• **Input for this task**:

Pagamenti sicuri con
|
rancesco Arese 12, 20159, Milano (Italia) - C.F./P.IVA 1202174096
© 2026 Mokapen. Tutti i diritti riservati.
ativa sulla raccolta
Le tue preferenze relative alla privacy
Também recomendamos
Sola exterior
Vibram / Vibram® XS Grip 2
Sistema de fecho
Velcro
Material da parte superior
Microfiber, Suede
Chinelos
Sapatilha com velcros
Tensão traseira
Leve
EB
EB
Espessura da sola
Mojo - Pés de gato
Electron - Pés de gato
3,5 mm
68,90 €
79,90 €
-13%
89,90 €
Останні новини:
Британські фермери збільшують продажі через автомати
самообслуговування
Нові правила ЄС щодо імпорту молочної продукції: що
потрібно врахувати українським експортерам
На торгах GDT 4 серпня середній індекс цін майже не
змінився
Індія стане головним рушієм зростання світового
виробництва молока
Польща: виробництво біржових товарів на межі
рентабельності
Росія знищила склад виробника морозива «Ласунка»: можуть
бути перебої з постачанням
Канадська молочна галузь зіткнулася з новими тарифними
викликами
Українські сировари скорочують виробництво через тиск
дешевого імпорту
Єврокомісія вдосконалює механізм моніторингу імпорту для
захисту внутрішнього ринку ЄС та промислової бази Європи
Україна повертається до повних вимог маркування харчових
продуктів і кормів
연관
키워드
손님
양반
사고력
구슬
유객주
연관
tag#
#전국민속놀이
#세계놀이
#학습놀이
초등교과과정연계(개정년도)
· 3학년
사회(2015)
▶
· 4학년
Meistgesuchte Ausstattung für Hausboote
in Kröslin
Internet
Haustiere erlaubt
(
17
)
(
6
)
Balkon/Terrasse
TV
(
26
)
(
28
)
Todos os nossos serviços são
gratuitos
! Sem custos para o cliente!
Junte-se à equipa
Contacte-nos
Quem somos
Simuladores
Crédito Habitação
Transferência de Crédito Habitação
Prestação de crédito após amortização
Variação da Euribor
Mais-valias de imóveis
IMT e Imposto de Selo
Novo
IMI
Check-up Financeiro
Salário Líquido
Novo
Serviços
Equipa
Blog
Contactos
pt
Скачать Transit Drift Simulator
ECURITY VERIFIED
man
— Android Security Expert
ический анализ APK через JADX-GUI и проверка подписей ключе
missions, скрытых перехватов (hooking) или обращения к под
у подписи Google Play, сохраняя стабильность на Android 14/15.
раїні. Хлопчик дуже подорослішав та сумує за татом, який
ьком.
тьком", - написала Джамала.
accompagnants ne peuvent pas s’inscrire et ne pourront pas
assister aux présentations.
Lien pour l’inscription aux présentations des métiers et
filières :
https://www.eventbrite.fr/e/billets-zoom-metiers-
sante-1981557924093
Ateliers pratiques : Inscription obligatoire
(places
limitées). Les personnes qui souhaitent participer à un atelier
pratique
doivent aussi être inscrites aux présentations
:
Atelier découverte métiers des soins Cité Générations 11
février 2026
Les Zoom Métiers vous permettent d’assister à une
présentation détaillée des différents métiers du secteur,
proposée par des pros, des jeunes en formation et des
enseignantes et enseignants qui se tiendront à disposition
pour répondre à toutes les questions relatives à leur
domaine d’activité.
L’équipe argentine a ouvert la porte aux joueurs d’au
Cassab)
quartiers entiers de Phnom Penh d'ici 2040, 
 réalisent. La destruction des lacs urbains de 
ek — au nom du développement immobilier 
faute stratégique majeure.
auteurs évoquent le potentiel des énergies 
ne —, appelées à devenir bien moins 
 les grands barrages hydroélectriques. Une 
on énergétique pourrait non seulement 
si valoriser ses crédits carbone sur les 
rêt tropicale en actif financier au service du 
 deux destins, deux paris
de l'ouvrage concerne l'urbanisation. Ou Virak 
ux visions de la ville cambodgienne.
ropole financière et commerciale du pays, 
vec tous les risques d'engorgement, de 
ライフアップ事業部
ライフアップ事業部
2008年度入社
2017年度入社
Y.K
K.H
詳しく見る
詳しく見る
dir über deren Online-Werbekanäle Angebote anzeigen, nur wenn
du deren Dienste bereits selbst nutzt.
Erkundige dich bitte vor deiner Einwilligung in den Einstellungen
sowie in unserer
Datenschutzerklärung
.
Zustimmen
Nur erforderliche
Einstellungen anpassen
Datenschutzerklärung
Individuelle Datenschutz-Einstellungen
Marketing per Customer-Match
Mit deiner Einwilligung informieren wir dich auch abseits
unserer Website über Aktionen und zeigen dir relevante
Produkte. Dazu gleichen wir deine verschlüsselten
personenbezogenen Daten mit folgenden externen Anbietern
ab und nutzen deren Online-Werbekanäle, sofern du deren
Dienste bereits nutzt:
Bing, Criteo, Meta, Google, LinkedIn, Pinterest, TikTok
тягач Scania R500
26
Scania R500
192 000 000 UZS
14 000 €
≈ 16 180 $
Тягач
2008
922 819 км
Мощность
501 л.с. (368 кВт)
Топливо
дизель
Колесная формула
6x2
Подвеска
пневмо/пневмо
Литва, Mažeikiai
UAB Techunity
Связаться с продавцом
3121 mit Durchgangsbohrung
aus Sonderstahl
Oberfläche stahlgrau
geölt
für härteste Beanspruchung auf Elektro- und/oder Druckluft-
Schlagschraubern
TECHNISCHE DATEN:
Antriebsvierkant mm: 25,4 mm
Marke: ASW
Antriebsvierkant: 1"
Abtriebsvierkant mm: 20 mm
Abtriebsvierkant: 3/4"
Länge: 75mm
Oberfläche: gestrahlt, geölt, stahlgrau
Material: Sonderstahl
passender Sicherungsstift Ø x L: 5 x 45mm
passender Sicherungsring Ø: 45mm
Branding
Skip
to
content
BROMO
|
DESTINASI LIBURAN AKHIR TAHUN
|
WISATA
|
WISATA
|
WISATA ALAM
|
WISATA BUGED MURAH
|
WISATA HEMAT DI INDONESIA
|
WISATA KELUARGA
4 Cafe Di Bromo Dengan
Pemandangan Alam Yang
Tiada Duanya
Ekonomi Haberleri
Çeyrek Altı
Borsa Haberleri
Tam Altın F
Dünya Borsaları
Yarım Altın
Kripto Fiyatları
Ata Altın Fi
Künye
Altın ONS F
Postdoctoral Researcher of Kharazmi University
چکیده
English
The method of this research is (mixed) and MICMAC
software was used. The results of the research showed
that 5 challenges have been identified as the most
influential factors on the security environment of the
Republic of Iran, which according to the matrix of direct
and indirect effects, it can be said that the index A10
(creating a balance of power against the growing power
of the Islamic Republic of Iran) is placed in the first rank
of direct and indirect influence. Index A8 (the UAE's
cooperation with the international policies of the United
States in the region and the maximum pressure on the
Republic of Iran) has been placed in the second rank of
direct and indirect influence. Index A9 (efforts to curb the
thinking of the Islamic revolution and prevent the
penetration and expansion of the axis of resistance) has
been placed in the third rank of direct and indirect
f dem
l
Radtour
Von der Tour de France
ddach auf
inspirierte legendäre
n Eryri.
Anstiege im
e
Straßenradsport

• **What this task involves**:
Each line of the material should be repeated exactly as it reads.

• **Solution to this problem**:
Pagamenti sicuri con
|
rancesco Arese 12, 20159, Milano (Italia) - C.F./P.IVA 1202174096
© 2026 Mokapen. Tutti i diritti riservati.
ativa sulla raccolta
Le tue preferenze relative alla privacy
Também recomendamos
Sola exterior
Vibram / Vibram® XS Grip 2
Sistema de fecho
Velcro
Material da parte superior
Microfiber, Suede
Chinelos
Sapatilha com velcros
Tensão traseira
Leve
EB
EB
Espessura da sola
Mojo - Pés de gato
Electron - Pés de gato
3,5 mm
68,90 €
79,90 €
-13%
89,90 €
Останні новини:
Британські фермери збільшують продажі через автомати
самообслуговування
Нові правила ЄС щодо імпорту молочної продукції: що
потрібно врахувати українським експортерам
На торгах GDT 4 серпня середній індекс цін майже не
змінився
Індія стане головним рушієм зростання світового
виробництва молока
Польща: виробництво біржових товарів на межі
рентабельності
Росія знищила склад виробника морозива «Ласунка»: можуть
бути перебої з постачанням
Канадська молочна галузь зіткнулася з новими тарифними
викликами
Українські сировари скорочують виробництво через тиск
дешевого імпорту
Єврокомісія вдосконалює механізм моніторингу імпорту для
захисту внутрішнього ринку ЄС та промислової бази Європи
Україна повертається до повних вимог маркування харчових
продуктів і кормів
연관
키워드
손님
양반
사고력
구슬
유객주
연관
tag#
#전국민속놀이
#세계놀이
#학습놀이
초등교과과정연계(개정년도)
· 3학년
사회(2015)
▶
· 4학년
Meistgesuchte Ausstattung für Hausboote
in Kröslin
Internet
Haustiere erlaubt
(
17
)
(
6
)
Balkon/Terrasse
TV
(
26
)
(
28
)
Todos os nossos serviços são
gratuitos
! Sem custos para o cliente!
Junte-se à equipa
Contacte-nos
Quem somos
Simuladores
Crédito Habitação
Transferência de Crédito Habitação
Prestação de crédito após amortização
Variação da Euribor
Mais-valias de imóveis
IMT e Imposto de Selo
Novo
IMI
Check-up Financeiro
Salário Líquido
Novo
Serviços
Equipa
Blog
Contactos
pt
Скачать Transit Drift Simulator
ECURITY VERIFIED
man
— Android Security Expert
ический анализ APK через JADX-GUI и проверка подписей ключе
missions, скрытых перехватов (hooking) или обращения к под
у подписи Google Play, сохраняя стабильность на Android 14/15.
раїні. Хлопчик дуже подорослішав та сумує за татом, який
ьком.
тьком", - написала Джамала.
accompagnants ne peuvent pas s’inscrire et ne pourront pas
assister aux présentations.
Lien pour l’inscription aux présentations des métiers et
filières :
https://www.eventbrite.fr/e/billets-zoom-metiers-
sante-1981557924093
Ateliers pratiques : Inscription obligatoire
(places
limitées). Les personnes qui souhaitent participer à un atelier
pratique
doivent aussi être inscrites aux présentations
:
Atelier découverte métiers des soins Cité Générations 11
février 2026
Les Zoom Métiers vous permettent d’assister à une
présentation détaillée des différents métiers du secteur,
proposée par des pros, des jeunes en formation et des
enseignantes et enseignants qui se tiendront à disposition
pour répondre à toutes les questions relatives à leur
domaine d’activité.
L’équipe argentine a ouvert la porte aux joueurs d’au
Cassab)
quartiers entiers de Phnom Penh d'ici 2040, 
 réalisent. La destruction des lacs urbains de 
ek — au nom du développement immobilier 
faute stratégique majeure.
auteurs évoquent le potentiel des énergies 
ne —, appelées à devenir bien moins 
 les grands barrages hydroélectriques. Une 
on énergétique pourrait non seulement 
si valoriser ses crédits carbone sur les 
rêt tropicale en actif financier au service du 
 deux destins, deux paris
de l'ouvrage concerne l'urbanisation. Ou Virak 
ux visions de la ville cambodgienne.
ropole financière et commerciale du pays, 
vec tous les risques d'engorgement, de 
ライフアップ事業部
ライフアップ事業部
2008年度入社
2017年度入社
Y.K
K.H
詳しく見る
詳しく見る
dir über deren Online-Werbekanäle Angebote anzeigen, nur wenn
du deren Dienste bereits selbst nutzt.
Erkundige dich bitte vor deiner Einwilligung in den Einstellungen
sowie in unserer
Datenschutzerklärung
.
Zustimmen
Nur erforderliche
Einstellungen anpassen
Datenschutzerklärung
Individuelle Datenschutz-Einstellungen
Marketing per Customer-Match
Mit deiner Einwilligung informieren wir dich auch abseits
unserer Website über Aktionen und zeigen dir relevante
Produkte. Dazu gleichen wir deine verschlüsselten
personenbezogenen Daten mit folgenden externen Anbietern
ab und nutzen deren Online-Werbekanäle, sofern du deren
Dienste bereits nutzt:
Bing, Criteo, Meta, Google, LinkedIn, Pinterest, TikTok
тягач Scania R500
26
Scania R500
192 000 000 UZS
14 000 €
≈ 16 180 $
Тягач
2008
922 819 км
Мощность
501 л.с. (368 кВт)
Топливо
дизель
Колесная формула
6x2
Подвеска
пневмо/пневмо
Литва, Mažeikiai
UAB Techunity
Связаться с продавцом
3121 mit Durchgangsbohrung
aus Sonderstahl
Oberfläche stahlgrau
geölt
für härteste Beanspruchung auf Elektro- und/oder Druckluft-
Schlagschraubern
TECHNISCHE DATEN:
Antriebsvierkant mm: 25,4 mm
Marke: ASW
Antriebsvierkant: 1"
Abtriebsvierkant mm: 20 mm
Abtriebsvierkant: 3/4"
Länge: 75mm
Oberfläche: gestrahlt, geölt, stahlgrau
Material: Sonderstahl
passender Sicherungsstift Ø x L: 5 x 45mm
passender Sicherungsring Ø: 45mm
Branding
Skip
to
content
BROMO
|
DESTINASI LIBURAN AKHIR TAHUN
|
WISATA
|
WISATA
|
WISATA ALAM
|
WISATA BUGED MURAH
|
WISATA HEMAT DI INDONESIA
|
WISATA KELUARGA
4 Cafe Di Bromo Dengan
Pemandangan Alam Yang
Tiada Duanya
Ekonomi Haberleri
Çeyrek Altı
Borsa Haberleri
Tam Altın F
Dünya Borsaları
Yarım Altın
Kripto Fiyatları
Ata Altın Fi
Künye
Altın ONS F
Postdoctoral Researcher of Kharazmi University
چکیده
English
The method of this research is (mixed) and MICMAC
software was used. The results of the research showed
that 5 challenges have been identified as the most
influential factors on the security environment of the
Republic of Iran, which according to the matrix of direct
and indirect effects, it can be said that the index A10
(creating a balance of power against the growing power
of the Islamic Republic of Iran) is placed in the first rank
of direct and indirect influence. Index A8 (the UAE's
cooperation with the international policies of the United
States in the region and the maximum pressure on the
Republic of Iran) has been placed in the second rank of
direct and indirect influence. Index A9 (efforts to curb the
thinking of the Islamic revolution and prevent the
penetration and expansion of the axis of resistance) has
been placed in the third rank of direct and indirect
f dem
l
Radtour
Von der Tour de France
ddach auf
inspirierte legendäre
n Eryri.
Anstiege im
e
Straßenradsport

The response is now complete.